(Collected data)
/---

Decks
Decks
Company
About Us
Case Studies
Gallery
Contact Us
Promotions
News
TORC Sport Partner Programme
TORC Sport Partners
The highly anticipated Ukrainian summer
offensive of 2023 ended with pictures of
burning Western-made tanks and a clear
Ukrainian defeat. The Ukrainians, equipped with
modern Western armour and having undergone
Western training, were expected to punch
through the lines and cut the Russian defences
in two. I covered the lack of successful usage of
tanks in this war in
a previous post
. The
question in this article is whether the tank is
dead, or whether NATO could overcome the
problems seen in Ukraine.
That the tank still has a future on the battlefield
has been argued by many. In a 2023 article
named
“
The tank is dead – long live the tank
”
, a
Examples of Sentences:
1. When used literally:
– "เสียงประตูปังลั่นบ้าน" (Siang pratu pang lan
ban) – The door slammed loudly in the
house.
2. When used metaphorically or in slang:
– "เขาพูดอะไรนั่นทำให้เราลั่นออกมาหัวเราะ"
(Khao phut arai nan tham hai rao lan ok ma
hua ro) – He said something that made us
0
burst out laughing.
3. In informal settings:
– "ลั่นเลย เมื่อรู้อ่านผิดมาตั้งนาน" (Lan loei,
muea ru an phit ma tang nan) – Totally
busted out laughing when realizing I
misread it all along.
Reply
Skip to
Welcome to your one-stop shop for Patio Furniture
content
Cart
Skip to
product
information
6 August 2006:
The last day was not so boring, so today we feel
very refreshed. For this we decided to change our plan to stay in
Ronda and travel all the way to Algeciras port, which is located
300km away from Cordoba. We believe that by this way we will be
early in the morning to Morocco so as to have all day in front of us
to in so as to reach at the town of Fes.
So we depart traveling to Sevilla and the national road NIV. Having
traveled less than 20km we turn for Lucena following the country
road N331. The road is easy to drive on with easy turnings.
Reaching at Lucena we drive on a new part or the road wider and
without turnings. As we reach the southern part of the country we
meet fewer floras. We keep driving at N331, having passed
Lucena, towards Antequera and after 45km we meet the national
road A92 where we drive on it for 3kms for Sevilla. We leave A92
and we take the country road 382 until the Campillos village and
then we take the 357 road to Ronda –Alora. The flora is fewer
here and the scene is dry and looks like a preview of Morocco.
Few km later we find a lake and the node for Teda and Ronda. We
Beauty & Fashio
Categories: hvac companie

\---

### [TO DO]
Look through the entries and return each line that has the word "made" in it.

### [EXPECTED ANSWER]
burning Western-made tanks and a clear
hua ro) – He said something that made us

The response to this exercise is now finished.